Literary scholar Neil C. Hultin also defended the author. Hultin was well aware that Irish critics bristled at Croker's comic caricatures of the Irish and their brogue, but refrained from himself criticising Croker for insensitivity. (Note: Quote: "Irish critics, sensitive to the use of dialect and to comic portrayals of Irish peasantry, have accused Croker of an indifference typical of the 'Ascendancy' who ruled the country".) Hultin co-wrote with Warren U. Ober the introduction to Croker's reissued Fairy Legends (1993), which also depicted Croker in a sympathetic light, stating that he showed genuine affection for the peasantry, and commiseration for the oppression felt by Ireland. (Note: Compare (MacCarthy 1943) who points out that Croker in 1847 was busy "copying [songs] out of the anti-Irish Collection of Constitutional Songs edited by A. Edwards (Cork, 1799)" for his Popular Songs illustrative of the French Invasions of Ireland.) Hultin and Ober have suggested that Croker was trapped between two polar-opposite stereotypes of the Irish: both "intelligent, sensitive" and "headstrong, violent".

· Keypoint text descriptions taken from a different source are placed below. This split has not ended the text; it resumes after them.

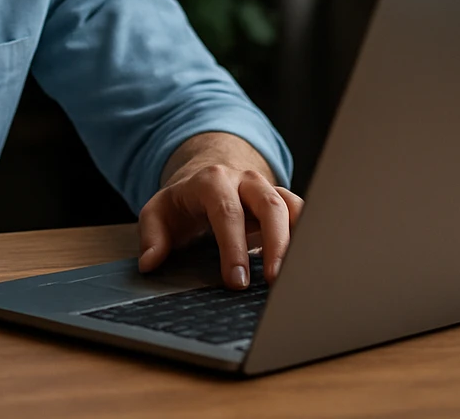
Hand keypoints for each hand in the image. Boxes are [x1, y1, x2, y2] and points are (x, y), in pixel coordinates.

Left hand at [137, 163, 302, 288]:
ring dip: (298, 241)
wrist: (206, 177)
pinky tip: (306, 266)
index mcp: (212, 181)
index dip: (233, 248)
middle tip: (273, 282)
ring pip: (293, 208)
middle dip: (275, 245)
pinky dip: (308, 238)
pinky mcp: (283, 202)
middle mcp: (245, 180)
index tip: (236, 281)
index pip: (226, 213)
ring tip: (298, 276)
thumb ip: (152, 236)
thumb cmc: (183, 203)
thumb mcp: (157, 213)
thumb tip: (150, 262)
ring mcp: (267, 189)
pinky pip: (303, 215)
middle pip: (269, 206)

=== On ancient manuscript records ===
Croker was contemptuous of Irish annals such as the Annals of the Four Masters, and manuscripts such as the Book of Ballymote which contained narratives and poetry, calling them "the monkish chronicles" or "relics", and stating in a cavalier manner that Irish history would not suffer at all at "the total loss of the legendary records of an age of ignorance and superstition".

He claimed to be capable of reading Irish manuscripts, but it is doubtful whether he had any real proficiency in the Irish language.

== List of works ==
According to Croker's son, Barney Mahoney (2nd ed., 1832) and My Village versus our Village (1833) were actually written by Croker's wife, Marianne.

- Researches in the South of Ireland (1824)
- Fairy Legends and Traditions of the South of Ireland, 3 vols. (1825–28)
- Daniel O'Rourke, 2nd ed. (1828)
- Legends of the Lakes, or Sayings and Doings at Killarney (1829)
- Popular Songs of Ireland (1839)
- The Keen of the South of Ireland (1844)
- Popular Songs, Illustrative of the French Invasions of Ireland, Parts I–IV. (1845–1847), repr. (1847)

Additional titles, and notices of the journals he had contributed to, are listed by Croker's son.